> [Input]

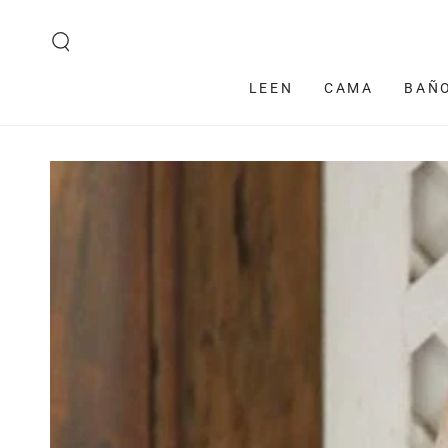
IR AL CONTENIDO
LEEN
CAMA
BAÑ
IR A LA
INFORMACIÓN DEL
PRODUCTO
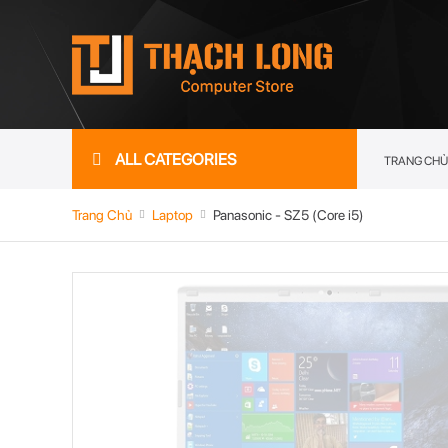
ALL CATEGORIES
TRANG CHỦ
Trang Chủ
Laptop
Panasonic - SZ5 (Core i5)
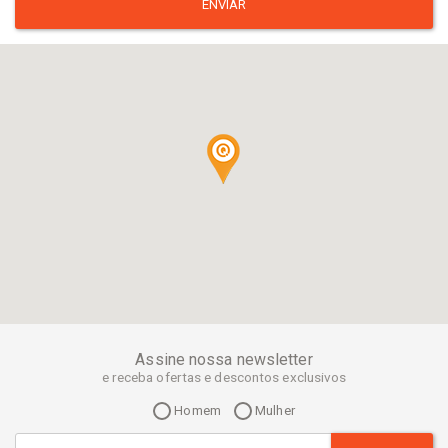
ENVIAR
Assine nossa newsletter
e receba ofertas e descontos exclusivos
Homem
Mulher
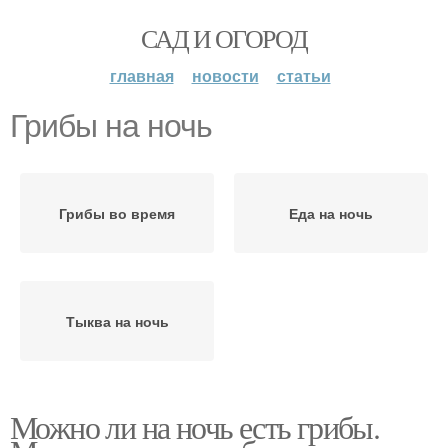
САД И ОГОРОД
главная
новости
статьи
Грибы на ночь
Грибы во время
Еда на ночь
Тыква на ночь
Можно ли на ночь есть грибы.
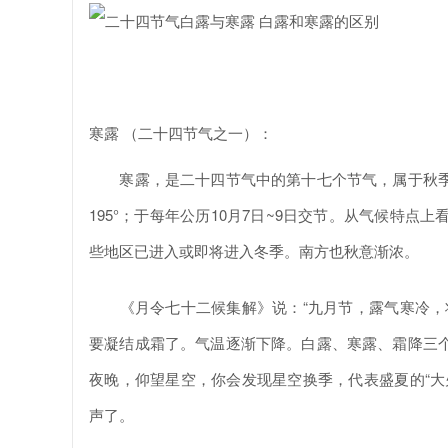
寒露 （二十四节气之一）：
寒露，是二十四节气中的第十七个节气，属于秋季
195°；于每年公历10月7日~9日交节。从气候特
些地区已进入或即将进入冬季。南方也秋意渐浓。
《月令七十二候集解》说：“九月节，露气寒冷，将
要凝结成霜了。气温逐渐下降。白露、寒露、霜降三
夜晚，仰望星空，你会发现星空换季，代表盛夏的“大
声了。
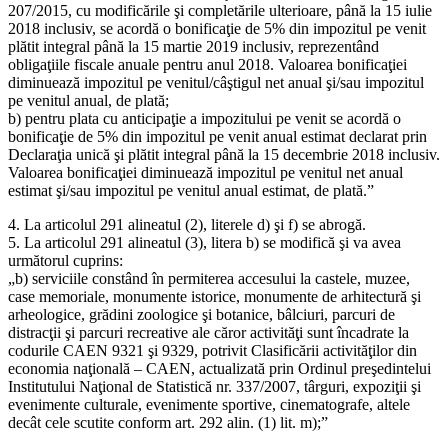
207/2015, cu modificările şi completările ulterioare, până la 15 iulie
2018 inclusiv, se acordă o bonificaţie de 5% din impozitul pe venit
plătit integral până la 15 martie 2019 inclusiv, reprezentând
obligaţiile fiscale anuale pentru anul 2018. Valoarea bonificaţiei
diminuează impozitul pe venitul/câştigul net anual şi/sau impozitul
pe venitul anual, de plată;
b) pentru plata cu anticipaţie a impozitului pe venit se acordă o
bonificaţie de 5% din impozitul pe venit anual estimat declarat prin
Declaraţia unică şi plătit integral până la 15 decembrie 2018 inclusiv.
Valoarea bonificaţiei diminuează impozitul pe venitul net anual
estimat şi/sau impozitul pe venitul anual estimat, de plată.”
4. La articolul 291 alineatul (2), literele d) şi f) se abrogă.
5. La articolul 291 alineatul (3), litera b) se modifică şi va avea
următorul cuprins:
„b) serviciile constând în permiterea accesului la castele, muzee,
case memoriale, monumente istorice, monumente de arhitectură şi
arheologice, grădini zoologice şi botanice, bâlciuri, parcuri de
distracţii şi parcuri recreative ale căror activităţi sunt încadrate la
codurile CAEN 9321 şi 9329, potrivit Clasificării activităţilor din
economia naţională – CAEN, actualizată prin Ordinul preşedintelui
Institutului Naţional de Statistică nr. 337/2007, târguri, expoziţii şi
evenimente culturale, evenimente sportive, cinematografe, altele
decât cele scutite conform art. 292 alin. (1) lit. m);”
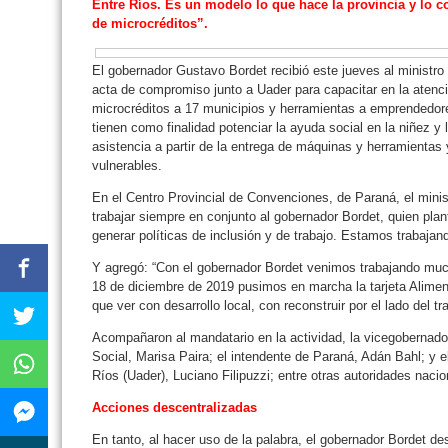
Entre Ríos. Es un modelo lo que hace la provincia y lo
de microcréditos”.
El gobernador Gustavo Bordet recibió este jueves al ministro
acta de compromiso junto a Uader para capacitar en la atenc
microcréditos a 17 municipios y herramientas a emprendedor
tienen como finalidad potenciar la ayuda social en la niñez y l
asistencia a partir de la entrega de máquinas y herramientas 
vulnerables.
En el Centro Provincial de Convenciones, de Paraná, el minis
trabajar siempre en conjunto al gobernador Bordet, quien pla
generar políticas de inclusión y de trabajo. Estamos trabaja
Y agregó: “Con el gobernador Bordet venimos trabajando much
18 de diciembre de 2019 pusimos en marcha la tarjeta Alimen
que ver con desarrollo local, con reconstruir por el lado del tr
Acompañaron al mandatario en la actividad, la vicegobernadora
Social, Marisa Paira; el intendente de Paraná, Adán Bahl; y 
Ríos (Uader), Luciano Filipuzzi; entre otras autoridades nacio
Acciones descentralizadas
En tanto, al hacer uso de la palabra, el gobernador Bordet des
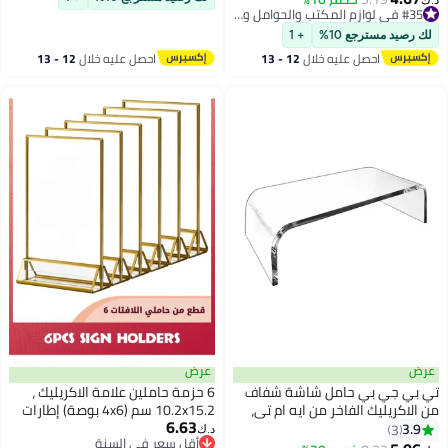
ل ملاحظات لاصق، حامل هاتف
الصور، بطاقة العمل
#35 في لوازم المكتب والحوامل والموزعات
اسب للمكتب والمنزل ومكتب
#35 في لوازم المكتب والحوامل والموزعات
 رصيد مسترجع 10%
+ 1
عمل
احصل عليه خلال
12 - 13
احصل عليه خلال
12 - 13
اغسطس
اغسطس
ض
عرض
 بي جي بي حامل شاشة شفاف
6 حزمة حاملين علامة الاكريليك ،
الاكريليك الفاخر من ايه ام تي،
10.2x15.2 سم (4x6 بوصة) إطارات
6.63
ل شاشة شفاف للابتوب/
صورة ذهبية واضحة عمودية ، عرض
3.9
3
د.ك‏
أقل سعر في السنة
مبيوتر/حامل شاشة الوسائط
حامل القائمة مزدوجة الجانب لرقم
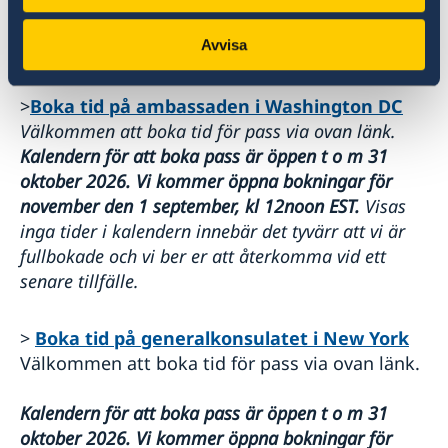
inte lämnas in under en tid bokad för att
Avvisa
ansöka om pass.
>
Boka tid på ambassaden i Washington DC
Välkommen att boka tid för pass via ovan länk.
Kalendern för att boka pass är öppen t o m 31
oktober 2026. Vi kommer öppna bokningar för
november den 1 september, kl 12noon EST
.
Visas
inga tider i kalendern innebär det tyvärr att vi är
fullbokade och vi ber er att återkomma vid ett
senare tillfälle.
>
Boka tid på generalkonsulatet i New York
Välkommen att boka tid för pass via ovan länk.
Kalendern för att boka pass är öppen t o m 31
oktober 2026. Vi kommer öppna bokningar för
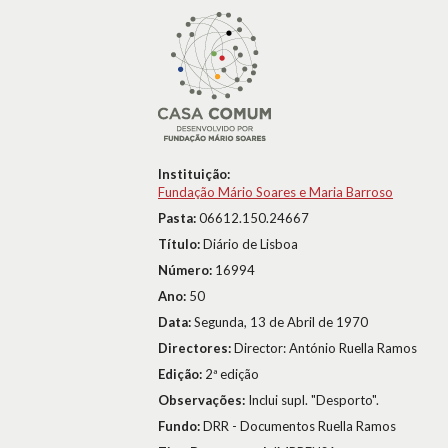
Instituição:
Fundação Mário Soares e Maria Barroso
Pasta:
06612.150.24667
Título:
Diário de Lisboa
Número:
16994
Ano:
50
Data:
Segunda, 13 de Abril de 1970
Directores:
Director: António Ruella Ramos
Edição:
2ª edição
Observações:
Inclui supl. "Desporto".
Fundo:
DRR - Documentos Ruella Ramos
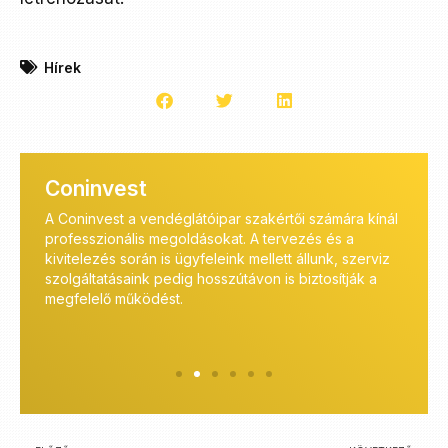
Hírek
Coninvest
A Coninvest a vendéglátóipar szakértői számára kínál
A Co
 az
professzionális megoldásokat. A tervezés és a
melle
sok,
kivitelezés során is ügyfeleink mellett állunk, szerviz
széle
al
szolgáltatásaink pedig hosszútávon is biztosítják a
bizto
megfelelő működést.
tanác
ügyfe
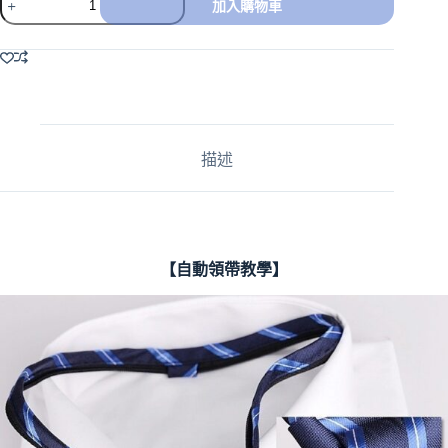
加入購物車
A
l
t
e
r
n
a
描述
t
i
v
e
:
【自動領帶教學】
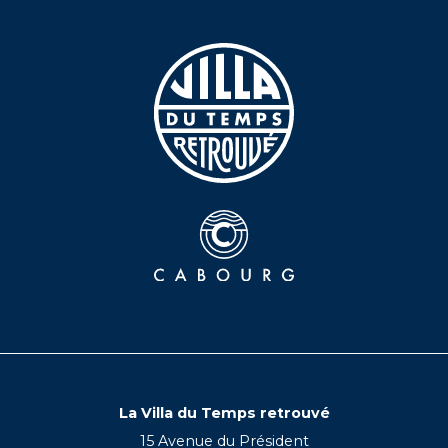
La Villa du Temps retrouvé
15 Avenue du Président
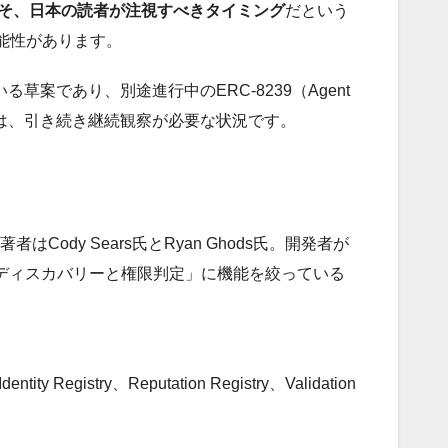
こそ、日本の読者が注視すべきタイミング
だという
能性があります。
いる草案であり、別途進行中のERC-8239（Agent
のかは、引き続き継続観察が必要な状況です。
Cody Sears氏とRyan Ghods氏。開発者が
ディスカバリーと権限判定」に機能を絞っている
y、Reputation Registry、Validation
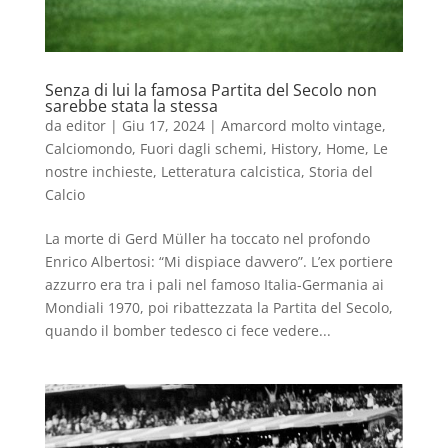
Senza di lui la famosa Partita del Secolo non
sarebbe stata la stessa
da
editor
|
Giu 17, 2024
|
Amarcord molto vintage
,
Calciomondo
,
Fuori dagli schemi
,
History
,
Home
,
Le
nostre inchieste
,
Letteratura calcistica
,
Storia del
Calcio
La morte di Gerd Müller ha toccato nel profondo
Enrico Albertosi: “Mi dispiace davvero”. L’ex portiere
azzurro era tra i pali nel famoso Italia-Germania ai
Mondiali 1970, poi ribattezzata la Partita del Secolo,
quando il bomber tedesco ci fece vedere...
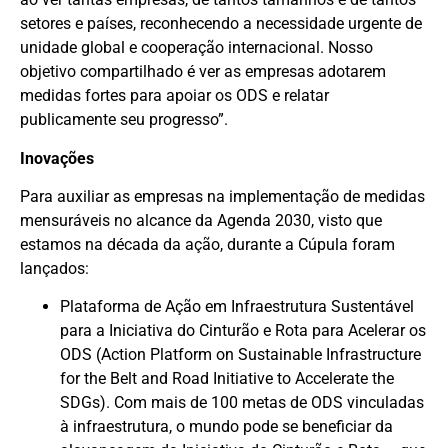
setores e países, reconhecendo a necessidade urgente de
unidade global e cooperação internacional. Nosso
objetivo compartilhado é ver as empresas adotarem
medidas fortes para apoiar os ODS e relatar
publicamente seu progresso”.
Inovações
Para auxiliar as empresas na implementação de medidas
mensuráveis no alcance da Agenda 2030, visto que
estamos na década da ação, durante a Cúpula foram
lançados:
Plataforma de Ação em Infraestrutura Sustentável
para a Iniciativa do Cinturão e Rota para Acelerar os
ODS (Action Platform on Sustainable Infrastructure
for the Belt and Road Initiative to Accelerate the
SDGs). Com mais de 100 metas de ODS vinculadas
à infraestrutura, o mundo pode se beneficiar da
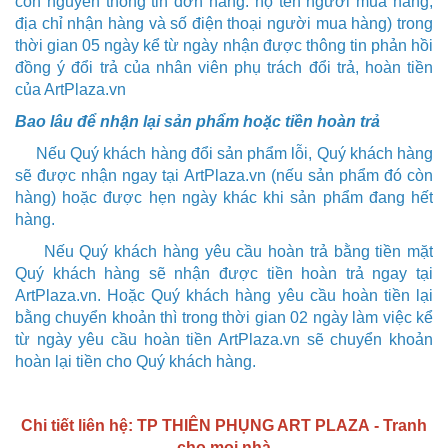
còn nguyên thông tin đơn hàng: họ tên người mua hàng,
địa chỉ nhận hàng và số điện thoại người mua hàng) trong
thời gian 05 ngày kể từ ngày nhận được thông tin phản hồi
đồng ý đổi trả của nhân viên phụ trách đổi trả, hoàn tiền
của
ArtPlaza.vn
Bao lâu để nhận lại sản phẩm hoặc tiền hoàn trả
Nếu
Quý
khách hàng đổi sản phẩm lỗi,
Quý
khách hàng
sẽ được nhận ngay tại
ArtPlaza.vn
(nếu sản phẩm đó còn
hàng) hoặc được hẹn ngày khác khi sản phẩm đang hết
hàng.
Nếu Quý khách hàng yêu cầu hoàn trả bằng tiền mặt
Quý
khách hàng sẽ nhận được tiền hoàn trả ngay tại
ArtPlaza.vn
. Hoặc
Quý
khách hàng yêu cầu hoàn tiền lại
bằng chuyển khoản thì trong thời gian 02 ngày làm việc kể
từ ngày yêu cầu hoàn tiền
ArtPlaza.vn
sẽ chuyển khoản
hoàn lại tiền cho
Quý
khách hàng.
Chi tiết liên hệ:
TP THIÊN PHỤNG ART PLAZA
- Tranh
cho mọi nhà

> [The problem]
What you give back must be the stretch above, starting at the line with "hàng) hoặc được" and ending at the line with "bằng chuyển khoản", copied exactly.

> [Exercise answer]
hàng) hoặc được hẹn ngày khác khi sản phẩm đang hết
hàng.
Nếu Quý khách hàng yêu cầu hoàn trả bằng tiền mặt
Quý
khách hàng sẽ nhận được tiền hoàn trả ngay tại
ArtPlaza.vn
. Hoặc
Quý
khách hàng yêu cầu hoàn tiền lại
bằng chuyển khoản thì trong thời gian 02 ngày làm việc kể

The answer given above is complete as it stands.